Hubbard’s Marina Fishing Report:
Inshore- Snook are still feeding best at night an hr or so before the tide goes slack. The tarpon seem to be getting scarce in the inshore waters, but there’s still some around for a late season silver king fight! The flounder will be picking up as the water cools, same with the sheepshead! The pompano will be slowing down a bit but you can still get a handful on the sunrise or sunset bite around the jetties and passes. Our favorite lure for pompano is the doc’s jig with a small teaser either attached to the lure or tied to the line a few inches above it. Trout are biting well on the flats, but as the water cools they will become more sluggish. Red fish are picking up the slack though, and the kayak anglers around the flats inshore have been doing well on slot sized fish. Our favorite lure for them is the D.O.A. shrimp or the gold spoons. Mackerel have started making their return around the passes and beaches, and kingfish won’t be far behind. We like using a 7/8th ounce Gotcha plug for these toothy critters with 20lb fluorocarbon leader to ensure they won’t bite trough your line.

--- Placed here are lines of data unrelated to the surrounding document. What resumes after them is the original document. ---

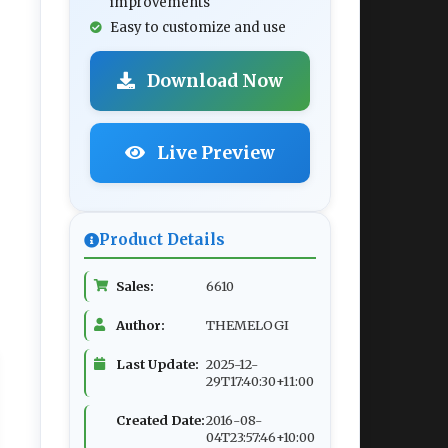
improvements
Easy to customize and use
Download Now
Live Preview
Product Details
Sales:
6610
Author:
THEMELOGI
Last Update:
2025-12-
29T17:40:30+11:00
Created Date:
2016-08-
04T23:57:46+10:00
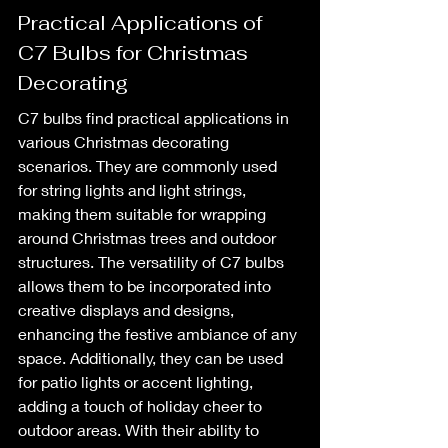
Practical Applications of 
C7 Bulbs for Christmas 
Decorating
C7 bulbs find practical applications in 
various Christmas decorating 
scenarios. They are commonly used 
for string lights and light strings, 
making them suitable for wrapping 
around Christmas trees and outdoor 
structures. The versatility of C7 bulbs 
allows them to be incorporated into 
creative displays and designs, 
enhancing the festive ambiance of any 
space. Additionally, they can be used 
for patio lights or accent lighting, 
adding a touch of holiday cheer to 
outdoor areas. With their ability to 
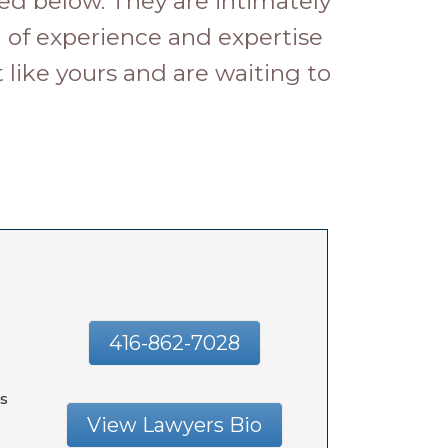
ed below. They are intimately
h of experience and expertise
like yours and are waiting to
416-862-7028
s
View Lawyers Bio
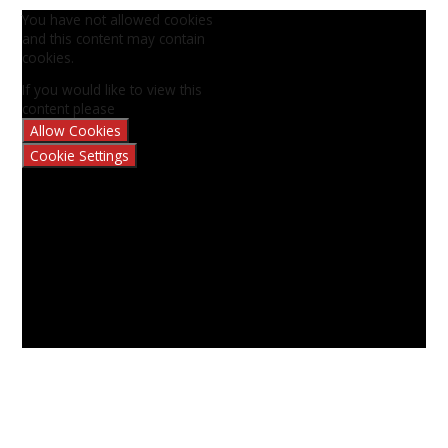
You have not allowed cookies
and this content may contain
cookies.
If you would like to view this
content please
Allow Cookies
Cookie Settings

Near shore- Mackerel and Kingfish are back on the near shore artificial wrecks and reefs. Kingfish are still a little thin but we expect a large push of fish to follow on the next full moon. The grouper bite around 90 feet is incredible. Our ten hour trip have been limiting out on the red grouper easily around this depth. We even picked up a cobia recently, but they will be thinning out as the cold fronts become more regular. The snapper bite has been finicky lately with the low pressure system looming off the east coast of Florida. Remember the cold front fishing techniques because soon enough you will start needed that, here’s to hoping for a light winter (knock on wood)!
Offshore- We haven’t been further than 30 or so miles from shore recently due to our 39 hour boat being in Dry dock. However, we got a report from the commercial fishing fleet and they say the grouper bite is steady around the middle grounds. The mangroves have slowed a bit but are still holding steady. Porgies and vermillion have been the most active feeding heavily around structure. The kingfish have become plentiful around the structure and bait schools.